Emergency laparotomy is a major surgical procedure of the abdomen, with 30,000 to 50,000 performed every year in the UK. However, around 15% of patients are reported to die within 30 days of surgery. Over 25% of patients remain in hospital for more than 20 days after surgery, costing the NHS over £200m a year.
The UCLPartners Emergency Laparotomy Improvement Collaborative aims to reduce mortality rates, complications and length of stay by encouraging a culture of collaboration and embedding quality improvement skills.
The collaborative is based on work originally developed at the Royal Surrey County Hospital, which was then scaled to 28 hospitals across the south of England. The programme reduced length of hospital stay by an average of 1.3 days, and mortality rates by 11%. It has since been selected by the AHSN Network as a programme to be spread nationally.

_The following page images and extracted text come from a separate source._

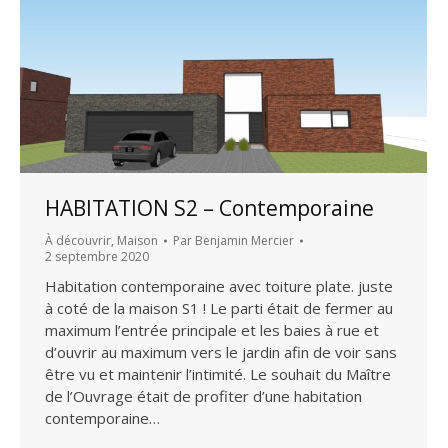
HABITATION S2 – Contemporaine
À découvrir
,
Maison
Par
Benjamin Mercier
2 septembre 2020
Habitation contemporaine avec toiture plate. juste
à coté de la maison S1 ! Le parti était de fermer au
maximum l’entrée principale et les baies à rue et
d’ouvrir au maximum vers le jardin afin de voir sans
être vu et maintenir l’intimité. Le souhait du Maître
de l’Ouvrage était de profiter d’une habitation
contemporaine…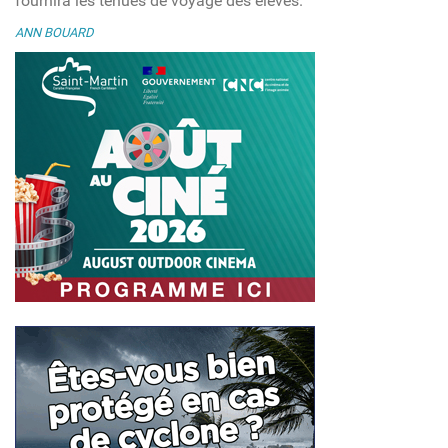
fournira les tenues de voyage des élèves.
ANN BOUARD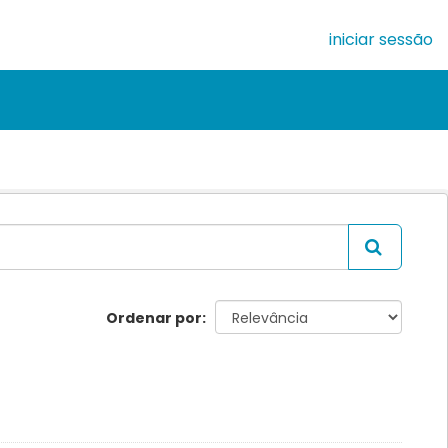
iniciar sessão
Ordenar por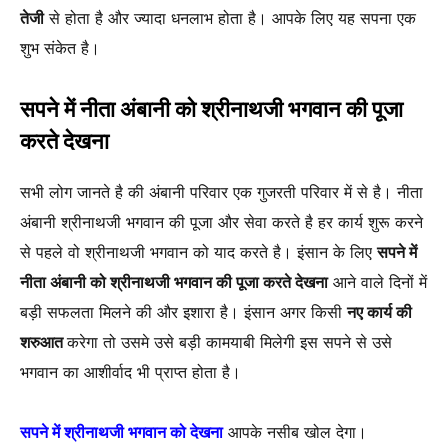
तेजी
से होता है और ज्यादा धनलाभ होता है। आपके लिए यह सपना एक
शुभ संकेत है।
सपने में नीता अंबानी को श्रीनाथजी भगवान की पूजा
करते देखना
सभी लोग जानते है की अंबानी परिवार एक गुजरती परिवार में से है। नीता
अंबानी श्रीनाथजी भगवान की पूजा और सेवा करते है हर कार्य शुरू करने
से पहले वो श्रीनाथजी भगवान को याद करते है। इंसान के लिए
सपने में
नीता अंबानी को श्रीनाथजी भगवान की पूजा करते देखना
आने वाले दिनों में
बड़ी सफलता मिलने की और इशारा है। इंसान अगर किसी
नए कार्य की
शरुआत
करेगा तो उसमे उसे बड़ी कामयाबी मिलेगी इस सपने से उसे
भगवान का आशीर्वाद भी प्राप्त होता है।
सपने में श्रीनाथजी भगवान को देखना
आपके नसीब खोल देगा।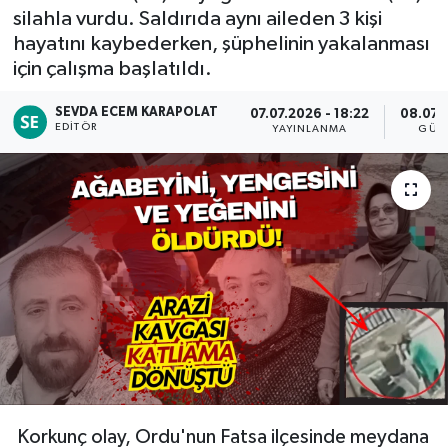
silahla vurdu. Saldırıda aynı aileden 3 kişi
Siyaset
hayatını kaybederken, şüphelinin yakalanması
için çalışma başlatıldı.
Spor
SEVDA ECEM KARAPOLAT
07.07.2026 - 18:22
08.07.2
EDITÖR
YAYINLANMA
GÜN
Teknoloji
Yaşam
Korkunç olay, Ordu'nun Fatsa ilçesinde meydana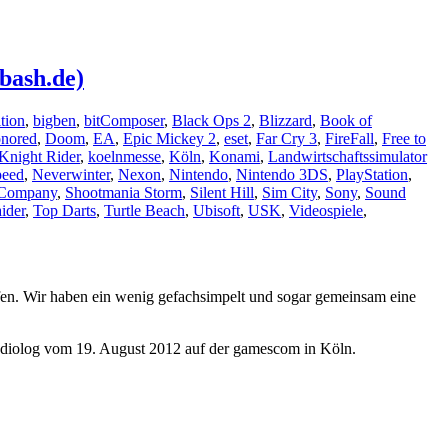
bash.de)
tion
,
bigben
,
bitComposer
,
Black Ops 2
,
Blizzard
,
Book of
nored
,
Doom
,
EA
,
Epic Mickey 2
,
eset
,
Far Cry 3
,
FireFall
,
Free to
Knight Rider
,
koelnmesse
,
Köln
,
Konami
,
Landwirtschaftssimulator
peed
,
Neverwinter
,
Nexon
,
Nintendo
,
Nintendo 3DS
,
PlayStation
,
Company
,
Shootmania Storm
,
Silent Hill
,
Sim City
,
Sony
,
Sound
ider
,
Top Darts
,
Turtle Beach
,
Ubisoft
,
USK
,
Videospiele
,
fen. Wir haben ein wenig gefachsimpelt und sogar gemeinsam eine
Audiolog vom 19. August 2012 auf der gamescom in Köln.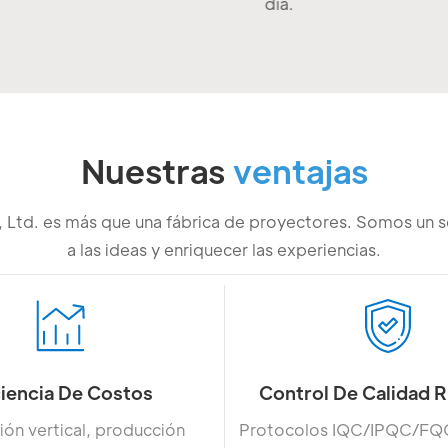
día.
Nuestras
ventajas
 Ltd. es más que una fábrica de proyectores. Somos un s
a las ideas y enriquecer las experiencias.
ciencia De Costos
Control De Calidad 
ión vertical, producción
Protocolos IQC/IPQC/F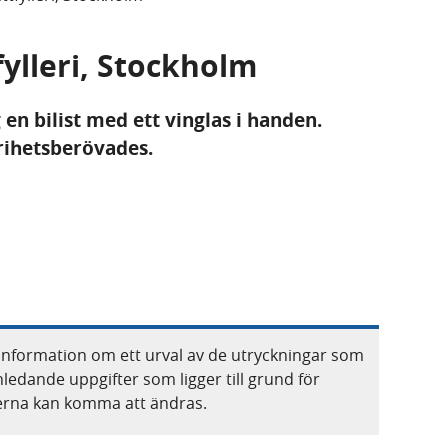
fylleri, Stockholm
 en bilist med ett vinglas i handen.
frihetsberövades.
information om ett urval av de utryckningar som
nledande uppgifter som ligger till grund för
terna kan komma att ändras.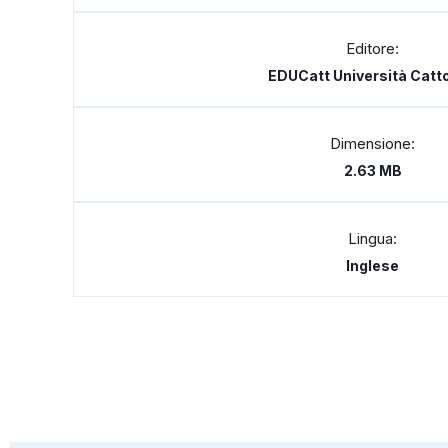
Editore:
EDUCatt Università Catto
Dimensione:
2.63 MB
Lingua:
Inglese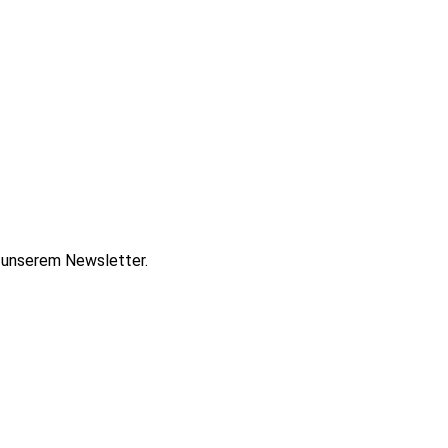
t unserem Newsletter.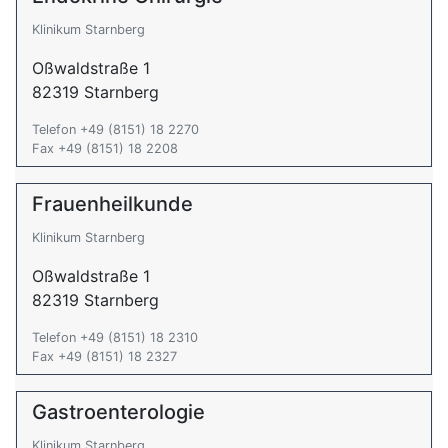
Klinikum Starnberg
Oßwaldstraße 1
82319 Starnberg
Telefon +49 (8151) 18 2270
Fax +49 (8151) 18 2208
Frauenheilkunde
Klinikum Starnberg
Oßwaldstraße 1
82319 Starnberg
Telefon +49 (8151) 18 2310
Fax +49 (8151) 18 2327
Gastroenterologie
Klinikum Starnberg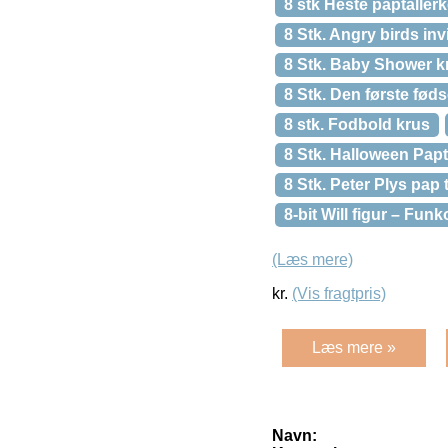
8 stk Heste paptaller
8 Stk. Angry birds inv
8 Stk. Baby Shower k
8 Stk. Den første fød
8 stk. Fodbold krus
8 Stk. Halloween Pap
8 Stk. Peter Plys pap 
8-bit Will figur – Fu
(Læs mere)
kr.
(Vis fragtpris)
Læs mere »
Navn: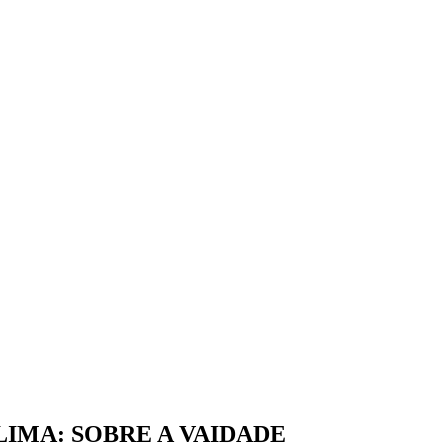
IMA: SOBRE A VAIDADE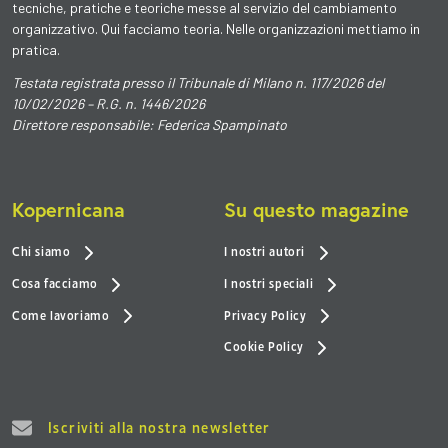
tecniche, pratiche e teoriche messe al servizio del cambiamento
organizzativo. Qui facciamo teoria. Nelle organizzazioni mettiamo in
pratica.
Testata registrata presso il Tribunale di Milano n. 117/2026 del
10/02/2026 – R.G. n. 1446/2026
Direttore responsabile: Federica Spampinato
Kopernicana
Su questo magazine
Chi siamo
I nostri autori
Cosa facciamo
I nostri speciali
Come lavoriamo
Privacy Policy
Cookie Policy
Iscriviti alla nostra newsletter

The UCLPartners collaborative will run from January 2019 until March 2020 and teams will be supported to implement the Emergency Laparotomy Pathway Quality Improvement (ELPQuiC).
Benefits of joining the collaborative include:
- The opportunity to attend three regional events over the 15-month period, to share learning with other participants and to hear from expert speakers
- Support with focused improvement work on elements of the care bundle
- The opportunity (for those new to improvement) to participate in UCLPartners improvement methodology training, including measurement for improvement
- Being part of a wider network improving the care for this cohort of patients
John Illingworth, Head of Patient Safety at UCLPartners said:
“We know there is some excellent practice across the region in this area, and this collaborative will enable that practice to be shared more widely. The spread of the emergency laparotomy care bundle, alongside the introduction of a best practice tariff, provides a great opportunity for teams to continue to improve outcomes for these very sick patients”.